Stroke is an important cause of epileptic seizures in adults. While several factors associated with the development of epilepsy after stroke have been identified, predicting which patients will develop seizures remains difficult. One of the most important biological factors that may be relevant is an elevation in the concentration of glutamate, a chemical involved in electrical activity in the nervous system. Excessive glutamate activity in the brain has been implicated in several neurological disorders including epilepsy, stroke and brain injury. In particular, glutamate plays a critical role in initiating and sustaining seizure activity. Measuring brain glutamate levels may, therefore, predict which patients will develop seizures after stroke.
While glutamate can be measured directly from brain tissues and cerebrospinal fluid, these sampling methods require brain biopsy or lumbar puncture, which are not practical for widespread clinical use because they are invasive. For glutamate measurement to be more readily accessible we need an alternative measurement tool.

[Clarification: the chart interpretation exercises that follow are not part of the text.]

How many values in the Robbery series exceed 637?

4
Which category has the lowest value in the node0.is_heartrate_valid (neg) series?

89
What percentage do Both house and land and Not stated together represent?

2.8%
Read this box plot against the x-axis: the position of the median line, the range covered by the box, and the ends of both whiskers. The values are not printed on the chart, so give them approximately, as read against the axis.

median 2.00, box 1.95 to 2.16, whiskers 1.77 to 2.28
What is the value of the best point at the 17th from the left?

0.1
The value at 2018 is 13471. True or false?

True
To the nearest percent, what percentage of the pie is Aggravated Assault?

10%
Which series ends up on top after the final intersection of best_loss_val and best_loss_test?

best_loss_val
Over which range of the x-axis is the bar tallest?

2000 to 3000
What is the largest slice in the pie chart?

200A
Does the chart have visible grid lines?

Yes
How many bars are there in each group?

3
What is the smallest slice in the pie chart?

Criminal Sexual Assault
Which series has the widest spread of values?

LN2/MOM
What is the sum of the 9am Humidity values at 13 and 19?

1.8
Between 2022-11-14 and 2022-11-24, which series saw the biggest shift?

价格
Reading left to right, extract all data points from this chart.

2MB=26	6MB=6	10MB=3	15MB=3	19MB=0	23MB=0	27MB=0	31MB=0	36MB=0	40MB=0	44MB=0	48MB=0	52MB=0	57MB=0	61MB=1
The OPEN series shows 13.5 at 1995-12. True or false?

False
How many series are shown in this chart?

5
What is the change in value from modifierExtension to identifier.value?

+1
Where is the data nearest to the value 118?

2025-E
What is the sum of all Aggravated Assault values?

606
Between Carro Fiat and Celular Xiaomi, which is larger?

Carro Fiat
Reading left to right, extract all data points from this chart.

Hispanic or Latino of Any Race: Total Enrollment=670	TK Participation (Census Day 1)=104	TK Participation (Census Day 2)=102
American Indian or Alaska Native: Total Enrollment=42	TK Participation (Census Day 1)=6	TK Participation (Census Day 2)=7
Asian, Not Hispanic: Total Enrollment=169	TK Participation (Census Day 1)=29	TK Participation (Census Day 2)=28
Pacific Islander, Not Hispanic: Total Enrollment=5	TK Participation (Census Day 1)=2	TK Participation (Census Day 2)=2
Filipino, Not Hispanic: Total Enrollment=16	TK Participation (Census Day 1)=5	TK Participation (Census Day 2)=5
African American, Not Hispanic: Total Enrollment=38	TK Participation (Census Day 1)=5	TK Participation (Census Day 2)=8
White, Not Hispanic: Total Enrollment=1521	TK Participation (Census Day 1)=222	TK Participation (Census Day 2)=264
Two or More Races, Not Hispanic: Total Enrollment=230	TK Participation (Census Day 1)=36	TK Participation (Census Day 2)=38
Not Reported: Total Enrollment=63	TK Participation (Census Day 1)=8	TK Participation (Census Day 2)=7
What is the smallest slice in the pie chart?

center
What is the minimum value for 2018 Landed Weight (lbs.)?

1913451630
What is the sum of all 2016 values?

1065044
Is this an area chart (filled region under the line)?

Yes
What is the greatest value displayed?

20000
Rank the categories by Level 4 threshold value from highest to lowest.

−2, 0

This study aims to develop one such method using MRI. Conventional MRI technology is not sensitive enough to measure glutamate levels. There are, however, two MRI techniques called Magnetic Resonance Spectroscopy (MRS) and GluCEST, which can more accurately measure brain glutamate levels. The advantage of GluCEST in particular is that it has very good spatial resolution and can be used to produce maps reflecting glutamate concentrations in different brain regions. GluCEST has been used to study patients with epilepsy, brain tumours and psychiatric illness, but not yet patients with stroke.
Our study will test these imaging methods to analyse brain glutamate levels in stroke patients and will explore whether measurement of glutamate levels may be able to identify people at higher risk of developing epilepsy after a stroke. If this is possible these patients may be targeted for preventative treatment with drugs that modulate glutamate levels.